* [TASK DIRECTIONS]:
Only one span of the material below is wanted. Output it exactly, from the line with "Tak Tahan Lagi Single Anyar Wayang Band" through the line with "a universalidade e atemporalidade desses", without any pictures.

* [AVAILABLE RECORDS]:
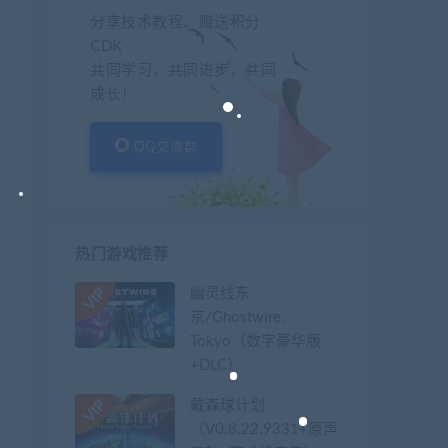
分享技术教程、赠送积分
CDK
共同学习，共同进步，共同
成长！
QQ交流群
热门游戏推荐
幽灵线东
京/Ghostwire:
Tokyo（数字豪华版
+DLC）
戴森球计划
（V0.8.22.9331+原声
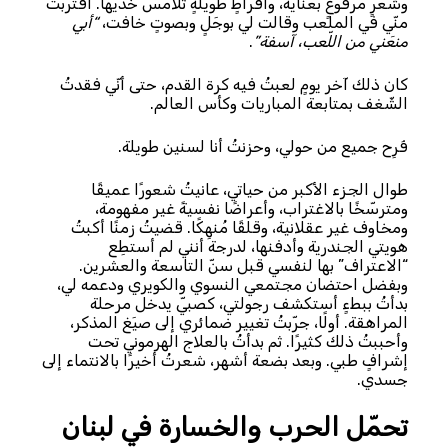
وشعرٍ مرفوعٍ بعناية، وأقراطٍ طويلةٍ تلامس خدّيها. اقتربَت
منّي في الملعب وقالت لي بوجَلٍ وبصوتٍ خافت،
“أبي
منعَني من اللّعب، آسفة”
.
كان ذلك آخر يومٍ لعبتُ فيه كرة القدم، حتى أنّي فقدتُ
الشّغف بمتابعة المباريات وكأس العالم.
فَرِح جميع من حولي، وحزنتُ أنا لسنين طويلة.
طوال الجزء الأكبر من حياتي، عانيتُ شعورًا عميقًا
ومترسّخًا بالاغتراب، وأعراضًا نفسيةً غير مفهومة،
ومخاوف غير عقلانية، وقلقًا مُنهِكًا. قضيتُ زمنًا أكبتُ
هويتي الجندرية وأدفنها، لدرجة أنني لم أستطِع
“الاعتراف” بها لنفسي قبل سنّ التاسعة والعشرين.
وبفضل احتضان مجتمعي النسوي والكويري ودعمه لي،
بدأتُ ببطءٍ أستكشف رجولتي، كصبيّ يدخل مرحلة
المراهقة. أولًا، جرّبتُ تغيير ضمائري إلى صيَغ المذكر،
وأحببتُ ذلك كثيرًا. ثم بدأتُ بالعلاج الهرموني تحت
إشرافٍ طبي. وبعد بضعة أشهر، شعرتُ أخيرًا بالانتماء إلى
جسدي.
تحمّل الحرب والخسارة في لبنان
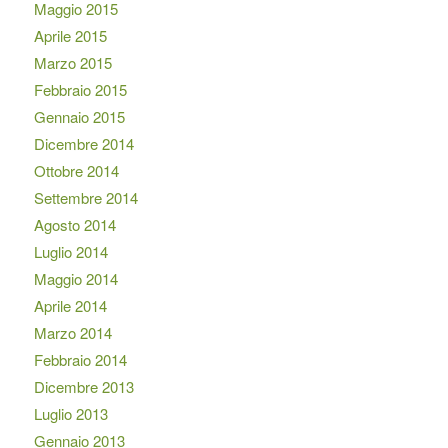
Maggio 2015
Aprile 2015
Marzo 2015
Febbraio 2015
Gennaio 2015
Dicembre 2014
Ottobre 2014
Settembre 2014
Agosto 2014
Luglio 2014
Maggio 2014
Aprile 2014
Marzo 2014
Febbraio 2014
Dicembre 2013
Luglio 2013
Gennaio 2013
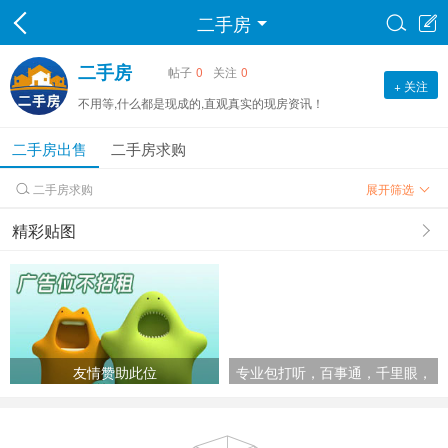
二手房


二手房
帖子
0
关注
0
+ 关注
不用等,什么都是现成的,直观真实的现房资讯！
二手房出售
二手房求购
二手房求购
展开筛选

精彩贴图
友情赞助此位
专业包打听，百事通，千里眼，
顺风耳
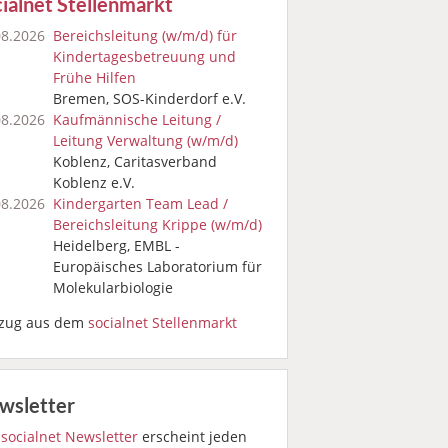
ialnet Stellenmarkt
08.2026
Bereichsleitung (w/m/d) für
Kindertages­betreuung und
Frühe Hilfen
Bremen, SOS-Kinderdorf e.V.
08.2026
Kaufmännische Leitung /
Leitung Verwaltung (w/m/d)
Koblenz, Caritasverband
Koblenz e.V.
08.2026
Kindergarten Team Lead /
Bereichsleitung Krippe (w/m/d)
Heidelberg, EMBL -
Europäisches Laboratorium für
Molekularbiologie
zug aus dem
socialnet Stellenmarkt
wsletter
r
socialnet Newsletter
erscheint jeden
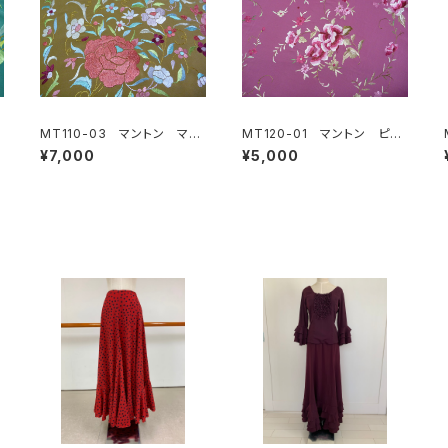
MT110-03 マントン マス
MT120-01 マントン ピン
タード地多色刺繍
ク地ピンクブラウン系刺繍
¥7,000
¥5,000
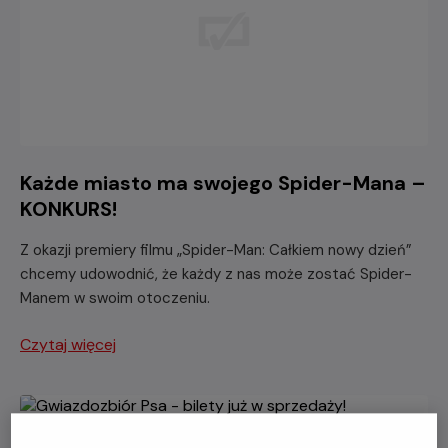
Każde miasto ma swojego Spider-Mana –
KONKURS!
Z okazji premiery filmu „Spider-Man: Całkiem nowy dzień”
chcemy udowodnić, że każdy z nas może zostać Spider-
Manem w swoim otoczeniu.
Czytaj więcej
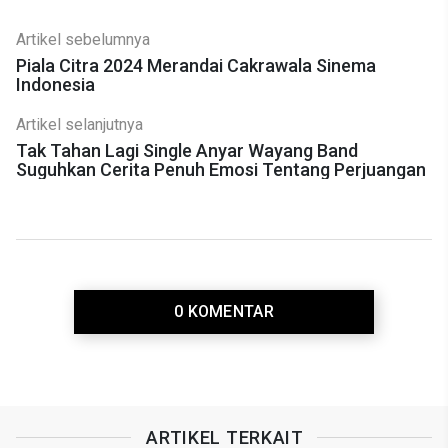
Artikel sebelumnya
Piala Citra 2024 Merandai Cakrawala Sinema
Indonesia
Artikel selanjutnya
Tak Tahan Lagi Single Anyar Wayang Band
Suguhkan Cerita Penuh Emosi Tentang Perjuangan
0 KOMENTAR
ARTIKEL TERKAIT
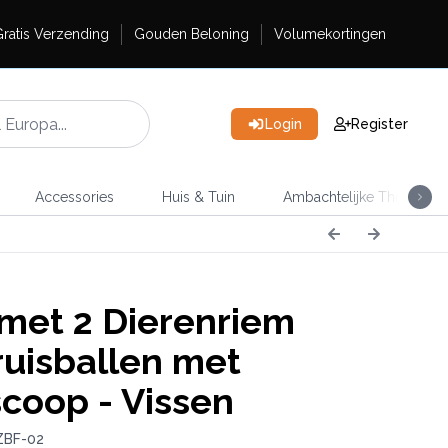
ratis Verzending
Gouden Beloning
Volumekortingen
Login
Register
Accessories
Huis & Tuin
Ambachtelijke Thee
met 2 Dierenriem
uisballen met
coop - Vissen
ZBF-02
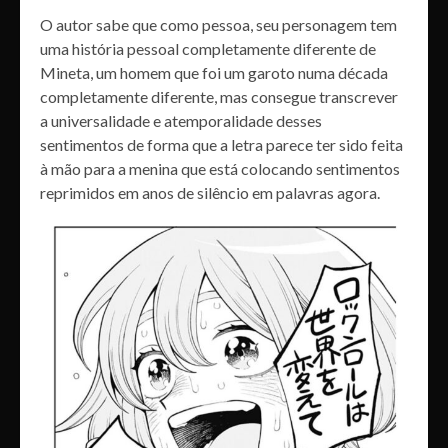
O autor sabe que como pessoa, seu personagem tem
uma história pessoal completamente diferente de
Mineta, um homem que foi um garoto numa década
completamente diferente, mas consegue transcrever
a universalidade e atemporalidade desses
sentimentos de forma que a letra parece ter sido feita
à mão para a menina que está colocando sentimentos
reprimidos em anos de silêncio em palavras agora.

* [RESULT BELOW]:
Tak Tahan Lagi Single Anyar Wayang Band
Suguhkan Cerita Penuh Emosi Tentang Perjuangan
0 KOMENTAR
ARTIKEL TERKAIT
ratis Verzending
Gouden Beloning
Volumekortingen
Login
Register
Accessories
Huis & Tuin
Ambachtelijke Thee
met 2 Dierenriem
uisballen met
coop - Vissen
ZBF-02
O autor sabe que como pessoa, seu personagem tem
uma história pessoal completamente diferente de
Mineta, um homem que foi um garoto numa década
completamente diferente, mas consegue transcrever
a universalidade e atemporalidade desses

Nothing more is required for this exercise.